◆ **Instruction**
Arrange the rows below as a two-column CSV with the columns "prompt" and "reading", one line per row, each value in a quoted field with line breaks replaced by spaces. Leave the pictures out of the answer.

Data entries
--- begin ---
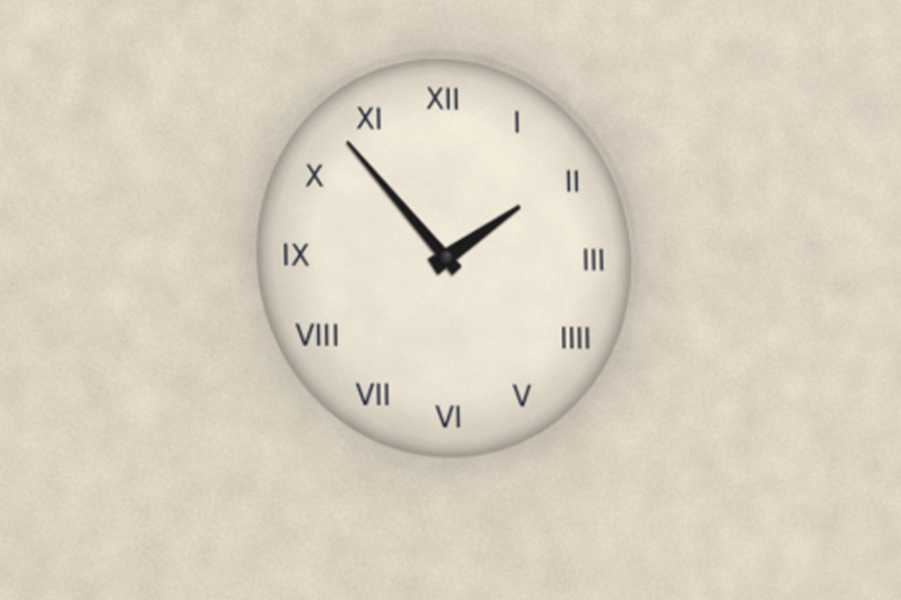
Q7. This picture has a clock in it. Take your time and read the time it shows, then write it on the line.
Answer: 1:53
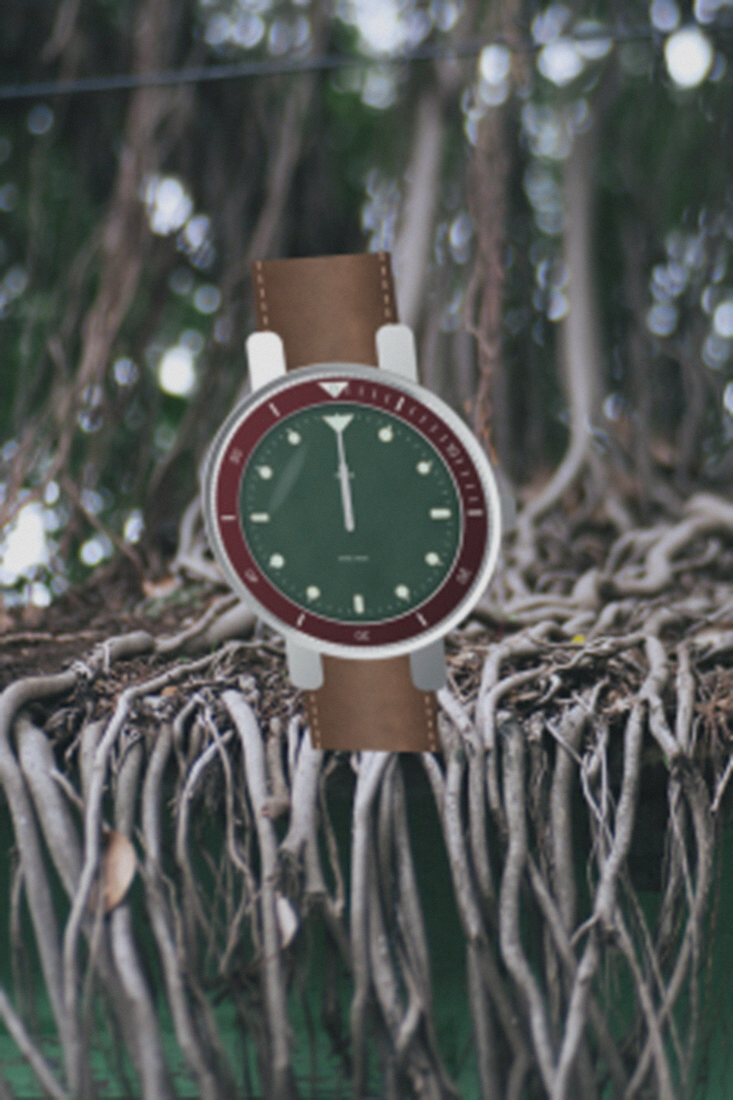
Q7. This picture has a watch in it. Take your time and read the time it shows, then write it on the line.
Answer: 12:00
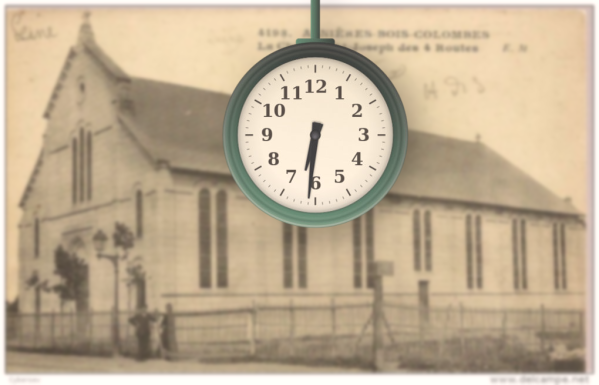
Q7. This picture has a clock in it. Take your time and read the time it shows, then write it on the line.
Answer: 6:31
--- end ---
◆ **Final result**
prompt,reading
"Q7. This picture has a clock in it. Take your time and read the time it shows, then write it on the line. Answer:","1:53"
"Q7. This picture has a watch in it. Take your time and read the time it shows, then write it on the line. Answer:","12:00"
"Q7. This picture has a clock in it. Take your time and read the time it shows, then write it on the line. Answer:","6:31"